When this rich dataset is entered into generative AI models, it can provide a total emission picture, which can improve safety guidelines and processes. This is because it enables process safety teams to carry out data-driven post-event analysis, which is largely unprecedented due to the vast majority of plants choosing to keep conventional monitoring in place.

In doing so, they can’t revisit the events that led to an incident and cannot therefore learn what caused it. But facilities with real-time monitoring capability, can gauge what happened, when, where and how. They can then communicate that feedback to frontline engineering staff, and feed any learnings back into their processes, which generates continuous improvement. But, most importantly, the data derived from real-time monitoring allows process safety teams to identify potential emission patterns, which may not be evident using sensor technology and periodic manual LDAR campaigns. That’s because these campaigns, even if they are partly data-centric, won’t provide a full picture that clearly tracks emissions against the set safety thresholds.

Why the digital twin can flourish with data-driven continuous monitoring

In the future, some process safety teams will use AI-built data models to create sophisticated digital shadows or digitals twins. By feeding the Digital Shadow with continuous emission data, safety teams will be able to gain a much clearer understanding of the emission landscape as the digital shadow becomes a 3D virtual representation of the plant. This will allow them to carry out much more detailed monitoring, predictive analysis and decision-making.

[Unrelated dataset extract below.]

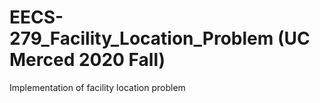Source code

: # EECS-279_Facility_Location_Problem (UC Merced 2020 Fall)
Implementation of facility location problem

How would a digital twin add value? Imagine that a ground-based remote sensing system detects a small-scale leak at a pump sealing. The true power of a digital twin is that it gives engineers the ability to feed hundreds of terabytes of data into the system to simulate the future health of the surrounding pipe network. The simulation could predict further vulnerabilities, allowing the team to proactively replace weak sections of pipework before they lead to more serious failures.

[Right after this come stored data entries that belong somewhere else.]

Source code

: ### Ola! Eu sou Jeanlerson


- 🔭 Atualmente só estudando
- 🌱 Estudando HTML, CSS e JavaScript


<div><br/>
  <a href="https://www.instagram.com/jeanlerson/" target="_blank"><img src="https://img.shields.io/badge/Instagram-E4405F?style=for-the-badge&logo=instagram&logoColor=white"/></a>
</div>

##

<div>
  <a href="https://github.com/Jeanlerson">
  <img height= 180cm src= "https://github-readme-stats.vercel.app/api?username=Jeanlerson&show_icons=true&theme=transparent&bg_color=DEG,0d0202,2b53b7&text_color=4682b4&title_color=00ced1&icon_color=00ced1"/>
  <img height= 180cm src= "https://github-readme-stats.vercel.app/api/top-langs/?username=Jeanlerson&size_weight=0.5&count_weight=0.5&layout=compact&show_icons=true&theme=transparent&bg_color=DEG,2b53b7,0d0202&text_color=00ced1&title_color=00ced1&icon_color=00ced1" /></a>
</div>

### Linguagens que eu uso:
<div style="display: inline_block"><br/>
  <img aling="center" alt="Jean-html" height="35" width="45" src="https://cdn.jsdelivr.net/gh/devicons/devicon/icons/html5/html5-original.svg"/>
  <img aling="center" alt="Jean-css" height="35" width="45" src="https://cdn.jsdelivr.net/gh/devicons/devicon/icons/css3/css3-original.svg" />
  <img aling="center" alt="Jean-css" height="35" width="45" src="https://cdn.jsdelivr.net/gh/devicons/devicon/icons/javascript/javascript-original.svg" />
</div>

Indeed, this combination of remote sensing and digital twin technology will re-define predictive maintenance, enable data-driven decision-making that reduces downtime, enhance safety, and improve long-term asset integrity.

While it may take some time for the industry to inculcate cutting edge technology like digital twins into their process safety programmes, they, along with state-of-the-art continuous monitoring remote sensing technology, shows what can be achieved when pioneering HSEQ teams think out of the box.

I believe advanced monitoring is the direction of travel that the industry is moving in – particularly in multi-compound environments. It will not only enrich their HSE and risk management processes, but, if used correctly, will greatly enhance safety both behind and beyond the fence line. At Grandperspective, we are incredibly proud to play a role in helping chemical and petrochemical plants formulate and deliver even more robust and effective safety cultures.